Electronics engineering source data:
++++++++

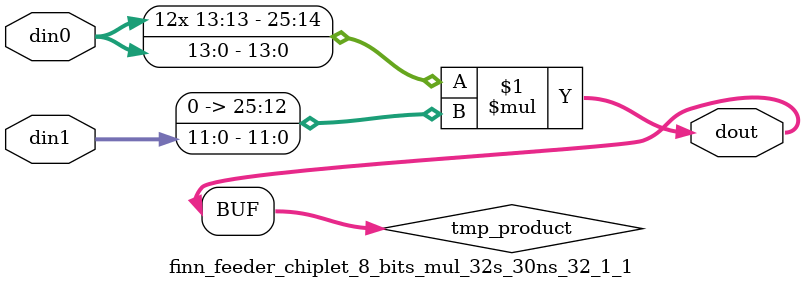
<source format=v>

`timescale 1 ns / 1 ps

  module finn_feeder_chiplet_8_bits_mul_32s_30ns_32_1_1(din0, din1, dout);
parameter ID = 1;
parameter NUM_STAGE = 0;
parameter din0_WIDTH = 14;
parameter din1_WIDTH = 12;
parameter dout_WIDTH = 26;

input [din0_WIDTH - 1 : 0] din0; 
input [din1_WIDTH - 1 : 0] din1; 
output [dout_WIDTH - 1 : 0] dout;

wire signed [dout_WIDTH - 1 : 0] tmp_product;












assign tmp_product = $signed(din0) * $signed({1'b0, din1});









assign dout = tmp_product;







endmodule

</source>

++++++++

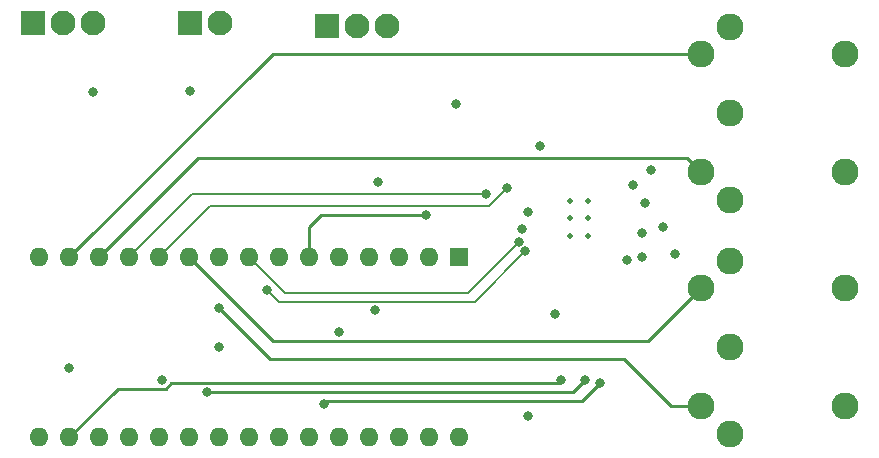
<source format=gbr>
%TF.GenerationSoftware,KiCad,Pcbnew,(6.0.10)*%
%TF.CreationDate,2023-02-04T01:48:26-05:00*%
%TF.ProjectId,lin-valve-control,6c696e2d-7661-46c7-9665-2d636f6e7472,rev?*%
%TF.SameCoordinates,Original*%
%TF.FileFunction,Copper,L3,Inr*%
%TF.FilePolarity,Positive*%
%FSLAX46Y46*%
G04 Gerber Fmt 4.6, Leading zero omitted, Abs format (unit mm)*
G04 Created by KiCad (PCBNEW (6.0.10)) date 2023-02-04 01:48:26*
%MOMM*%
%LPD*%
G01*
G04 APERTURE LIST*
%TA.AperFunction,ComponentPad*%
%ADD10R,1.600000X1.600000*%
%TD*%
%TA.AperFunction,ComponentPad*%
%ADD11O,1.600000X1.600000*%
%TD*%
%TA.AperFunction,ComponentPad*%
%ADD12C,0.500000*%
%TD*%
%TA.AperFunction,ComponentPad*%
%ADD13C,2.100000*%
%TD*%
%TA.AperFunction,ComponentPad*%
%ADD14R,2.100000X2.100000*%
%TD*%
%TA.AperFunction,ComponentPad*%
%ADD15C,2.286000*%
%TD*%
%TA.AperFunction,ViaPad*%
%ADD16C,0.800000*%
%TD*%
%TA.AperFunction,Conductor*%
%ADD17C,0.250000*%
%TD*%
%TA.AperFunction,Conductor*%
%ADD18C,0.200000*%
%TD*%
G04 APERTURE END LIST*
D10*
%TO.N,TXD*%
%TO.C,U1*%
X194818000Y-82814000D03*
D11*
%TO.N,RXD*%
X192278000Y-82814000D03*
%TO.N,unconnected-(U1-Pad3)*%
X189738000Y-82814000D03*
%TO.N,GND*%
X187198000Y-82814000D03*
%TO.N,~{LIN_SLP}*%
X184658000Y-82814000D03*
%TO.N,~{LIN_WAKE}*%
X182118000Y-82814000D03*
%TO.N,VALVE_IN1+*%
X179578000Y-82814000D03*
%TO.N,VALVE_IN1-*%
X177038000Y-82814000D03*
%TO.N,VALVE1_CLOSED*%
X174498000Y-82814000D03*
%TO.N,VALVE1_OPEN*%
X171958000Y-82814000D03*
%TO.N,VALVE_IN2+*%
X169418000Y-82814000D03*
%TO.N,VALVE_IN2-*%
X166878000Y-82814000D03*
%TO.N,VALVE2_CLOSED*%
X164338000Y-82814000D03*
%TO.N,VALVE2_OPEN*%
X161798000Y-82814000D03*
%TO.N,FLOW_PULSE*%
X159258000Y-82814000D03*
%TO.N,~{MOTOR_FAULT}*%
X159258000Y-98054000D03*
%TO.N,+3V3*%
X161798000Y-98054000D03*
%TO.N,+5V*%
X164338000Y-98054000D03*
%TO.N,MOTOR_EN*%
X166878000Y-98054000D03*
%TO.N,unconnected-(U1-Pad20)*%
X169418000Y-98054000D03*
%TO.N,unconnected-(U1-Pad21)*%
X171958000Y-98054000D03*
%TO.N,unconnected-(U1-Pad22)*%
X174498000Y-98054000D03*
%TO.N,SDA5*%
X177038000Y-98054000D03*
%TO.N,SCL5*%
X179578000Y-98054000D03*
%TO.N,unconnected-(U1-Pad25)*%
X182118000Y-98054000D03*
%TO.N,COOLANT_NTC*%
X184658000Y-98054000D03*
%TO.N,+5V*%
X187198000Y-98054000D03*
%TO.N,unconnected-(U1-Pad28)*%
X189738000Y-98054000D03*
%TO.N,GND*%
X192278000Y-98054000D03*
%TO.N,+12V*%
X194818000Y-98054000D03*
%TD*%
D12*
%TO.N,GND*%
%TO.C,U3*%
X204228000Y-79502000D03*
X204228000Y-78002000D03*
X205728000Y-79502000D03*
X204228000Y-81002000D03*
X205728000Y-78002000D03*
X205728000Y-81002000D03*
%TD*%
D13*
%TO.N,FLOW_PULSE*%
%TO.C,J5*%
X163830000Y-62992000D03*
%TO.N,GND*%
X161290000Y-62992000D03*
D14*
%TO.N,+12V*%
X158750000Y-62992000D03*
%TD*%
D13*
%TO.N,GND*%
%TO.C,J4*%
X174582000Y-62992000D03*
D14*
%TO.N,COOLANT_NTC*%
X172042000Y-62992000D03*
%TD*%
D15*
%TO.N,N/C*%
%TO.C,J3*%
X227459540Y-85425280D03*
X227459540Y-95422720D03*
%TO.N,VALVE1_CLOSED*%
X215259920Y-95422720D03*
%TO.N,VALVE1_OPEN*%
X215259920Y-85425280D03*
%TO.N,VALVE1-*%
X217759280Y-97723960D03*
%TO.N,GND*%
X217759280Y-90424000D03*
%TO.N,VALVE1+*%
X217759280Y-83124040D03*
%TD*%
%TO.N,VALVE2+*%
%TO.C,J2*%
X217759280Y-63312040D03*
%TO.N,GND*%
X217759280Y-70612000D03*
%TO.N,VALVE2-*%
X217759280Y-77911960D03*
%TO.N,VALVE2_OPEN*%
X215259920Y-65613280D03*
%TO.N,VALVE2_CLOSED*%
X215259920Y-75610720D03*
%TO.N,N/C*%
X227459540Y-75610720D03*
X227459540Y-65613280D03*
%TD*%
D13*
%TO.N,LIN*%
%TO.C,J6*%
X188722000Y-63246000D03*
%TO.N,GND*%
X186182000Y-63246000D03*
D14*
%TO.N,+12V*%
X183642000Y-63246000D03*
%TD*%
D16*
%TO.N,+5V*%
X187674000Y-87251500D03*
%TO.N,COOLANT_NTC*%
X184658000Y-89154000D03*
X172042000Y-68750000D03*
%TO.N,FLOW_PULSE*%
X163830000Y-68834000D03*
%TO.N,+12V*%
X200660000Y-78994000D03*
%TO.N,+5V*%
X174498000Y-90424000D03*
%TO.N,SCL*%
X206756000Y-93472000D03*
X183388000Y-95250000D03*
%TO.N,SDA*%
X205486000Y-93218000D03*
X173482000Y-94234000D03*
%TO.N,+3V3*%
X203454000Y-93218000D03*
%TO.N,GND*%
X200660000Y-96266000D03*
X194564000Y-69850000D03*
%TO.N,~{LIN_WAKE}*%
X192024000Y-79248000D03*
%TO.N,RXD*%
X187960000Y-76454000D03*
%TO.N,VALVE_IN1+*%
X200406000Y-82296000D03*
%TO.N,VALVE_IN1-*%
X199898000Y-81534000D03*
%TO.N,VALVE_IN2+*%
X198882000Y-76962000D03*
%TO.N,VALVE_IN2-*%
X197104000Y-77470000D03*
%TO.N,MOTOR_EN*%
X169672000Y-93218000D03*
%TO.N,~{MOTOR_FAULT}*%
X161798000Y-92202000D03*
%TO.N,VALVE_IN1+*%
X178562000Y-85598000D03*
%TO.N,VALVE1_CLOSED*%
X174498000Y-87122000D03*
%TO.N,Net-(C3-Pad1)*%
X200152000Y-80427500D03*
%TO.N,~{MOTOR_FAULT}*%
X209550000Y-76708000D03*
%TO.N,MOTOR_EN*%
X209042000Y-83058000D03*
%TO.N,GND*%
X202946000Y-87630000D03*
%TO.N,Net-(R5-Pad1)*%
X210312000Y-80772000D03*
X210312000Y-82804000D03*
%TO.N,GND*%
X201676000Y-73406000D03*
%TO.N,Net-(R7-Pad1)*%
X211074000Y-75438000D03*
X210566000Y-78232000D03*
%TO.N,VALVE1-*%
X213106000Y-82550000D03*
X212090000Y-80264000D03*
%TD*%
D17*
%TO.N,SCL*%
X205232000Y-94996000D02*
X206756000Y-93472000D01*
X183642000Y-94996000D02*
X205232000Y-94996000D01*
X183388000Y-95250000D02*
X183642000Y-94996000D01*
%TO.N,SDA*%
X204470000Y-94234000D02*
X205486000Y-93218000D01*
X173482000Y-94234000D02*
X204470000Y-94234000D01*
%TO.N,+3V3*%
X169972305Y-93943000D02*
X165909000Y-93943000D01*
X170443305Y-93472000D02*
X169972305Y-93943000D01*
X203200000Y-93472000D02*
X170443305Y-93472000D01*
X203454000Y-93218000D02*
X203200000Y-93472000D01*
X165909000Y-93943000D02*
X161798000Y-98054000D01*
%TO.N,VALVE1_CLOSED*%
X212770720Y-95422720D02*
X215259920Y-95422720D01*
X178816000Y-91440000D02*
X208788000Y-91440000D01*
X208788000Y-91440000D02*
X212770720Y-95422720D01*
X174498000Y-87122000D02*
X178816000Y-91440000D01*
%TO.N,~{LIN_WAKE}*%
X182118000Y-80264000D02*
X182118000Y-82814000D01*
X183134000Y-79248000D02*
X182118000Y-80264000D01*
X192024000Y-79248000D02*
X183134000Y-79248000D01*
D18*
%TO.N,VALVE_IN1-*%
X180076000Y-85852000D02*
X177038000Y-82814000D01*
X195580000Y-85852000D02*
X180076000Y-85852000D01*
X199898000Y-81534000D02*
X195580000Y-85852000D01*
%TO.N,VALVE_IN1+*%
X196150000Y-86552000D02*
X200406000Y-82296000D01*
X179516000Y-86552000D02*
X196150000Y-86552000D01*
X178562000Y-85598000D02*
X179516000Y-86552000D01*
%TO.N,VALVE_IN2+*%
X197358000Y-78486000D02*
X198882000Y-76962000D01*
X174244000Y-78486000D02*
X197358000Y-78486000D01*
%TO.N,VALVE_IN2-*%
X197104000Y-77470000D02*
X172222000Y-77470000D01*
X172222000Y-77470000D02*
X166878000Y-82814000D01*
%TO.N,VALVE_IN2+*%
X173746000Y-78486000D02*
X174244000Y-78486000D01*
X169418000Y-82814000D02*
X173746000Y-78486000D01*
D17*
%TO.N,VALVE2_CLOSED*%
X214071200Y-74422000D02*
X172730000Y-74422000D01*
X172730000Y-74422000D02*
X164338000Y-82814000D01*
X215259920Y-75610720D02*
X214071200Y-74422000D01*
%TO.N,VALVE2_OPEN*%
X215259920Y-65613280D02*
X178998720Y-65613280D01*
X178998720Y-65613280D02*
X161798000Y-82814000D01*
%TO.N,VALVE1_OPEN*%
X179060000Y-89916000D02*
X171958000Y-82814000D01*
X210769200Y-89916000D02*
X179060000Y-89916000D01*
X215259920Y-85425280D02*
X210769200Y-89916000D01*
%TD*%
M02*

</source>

++++++++

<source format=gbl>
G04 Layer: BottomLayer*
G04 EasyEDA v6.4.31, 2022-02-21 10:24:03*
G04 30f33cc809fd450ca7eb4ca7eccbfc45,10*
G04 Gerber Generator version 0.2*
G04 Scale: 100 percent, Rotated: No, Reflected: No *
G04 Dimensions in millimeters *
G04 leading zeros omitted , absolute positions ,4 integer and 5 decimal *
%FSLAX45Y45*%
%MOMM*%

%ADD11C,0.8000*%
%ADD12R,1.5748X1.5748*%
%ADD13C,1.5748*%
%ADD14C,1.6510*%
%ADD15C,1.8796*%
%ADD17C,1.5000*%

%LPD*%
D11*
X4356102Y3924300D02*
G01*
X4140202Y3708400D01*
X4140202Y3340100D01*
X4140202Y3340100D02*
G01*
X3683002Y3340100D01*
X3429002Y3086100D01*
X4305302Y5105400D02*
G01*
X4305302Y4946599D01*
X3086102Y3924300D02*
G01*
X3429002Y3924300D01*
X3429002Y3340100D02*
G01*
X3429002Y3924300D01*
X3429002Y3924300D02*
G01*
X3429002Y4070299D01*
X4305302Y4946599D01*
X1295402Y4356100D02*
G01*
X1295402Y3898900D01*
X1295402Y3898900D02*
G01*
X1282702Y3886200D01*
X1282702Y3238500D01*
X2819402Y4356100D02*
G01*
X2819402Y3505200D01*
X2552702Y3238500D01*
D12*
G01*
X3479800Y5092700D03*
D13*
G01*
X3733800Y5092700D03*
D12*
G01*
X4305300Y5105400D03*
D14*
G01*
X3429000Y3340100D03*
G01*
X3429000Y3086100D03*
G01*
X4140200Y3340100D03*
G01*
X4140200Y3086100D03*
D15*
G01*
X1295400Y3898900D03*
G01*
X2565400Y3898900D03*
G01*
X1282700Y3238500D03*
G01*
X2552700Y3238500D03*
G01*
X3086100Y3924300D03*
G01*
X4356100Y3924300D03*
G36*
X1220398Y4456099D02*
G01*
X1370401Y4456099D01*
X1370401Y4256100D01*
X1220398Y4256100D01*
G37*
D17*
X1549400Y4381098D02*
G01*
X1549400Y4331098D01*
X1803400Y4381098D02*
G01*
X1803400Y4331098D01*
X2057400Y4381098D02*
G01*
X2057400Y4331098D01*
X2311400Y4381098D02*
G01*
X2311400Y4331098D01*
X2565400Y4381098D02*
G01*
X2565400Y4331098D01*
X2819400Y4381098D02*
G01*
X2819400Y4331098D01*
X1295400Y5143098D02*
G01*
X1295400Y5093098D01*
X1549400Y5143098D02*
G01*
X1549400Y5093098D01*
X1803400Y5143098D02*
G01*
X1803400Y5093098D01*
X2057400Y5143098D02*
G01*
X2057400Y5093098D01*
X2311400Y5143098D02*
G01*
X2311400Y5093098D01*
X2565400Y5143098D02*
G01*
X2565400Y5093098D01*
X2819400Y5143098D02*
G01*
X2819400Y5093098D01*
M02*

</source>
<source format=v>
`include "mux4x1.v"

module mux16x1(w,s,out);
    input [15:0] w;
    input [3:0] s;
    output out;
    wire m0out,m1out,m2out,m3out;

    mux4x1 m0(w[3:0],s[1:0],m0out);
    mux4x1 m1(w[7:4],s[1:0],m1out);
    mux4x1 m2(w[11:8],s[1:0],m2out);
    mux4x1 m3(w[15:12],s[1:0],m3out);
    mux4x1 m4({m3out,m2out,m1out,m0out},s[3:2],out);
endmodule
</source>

++++++++

What is being asked: Going back to the entries above, set down exactly the lines that begin at the one with "X174498000Y-98054000D03*" and end at the one with "X187198000Y-98054000D03*", both included, and nothing else.

Answer for the task:
X174498000Y-98054000D03*
%TO.N,SDA5*%
X177038000Y-98054000D03*
%TO.N,SCL5*%
X179578000Y-98054000D03*
%TO.N,unconnected-(U1-Pad25)*%
X182118000Y-98054000D03*
%TO.N,COOLANT_NTC*%
X184658000Y-98054000D03*
%TO.N,+5V*%
X187198000Y-98054000D03*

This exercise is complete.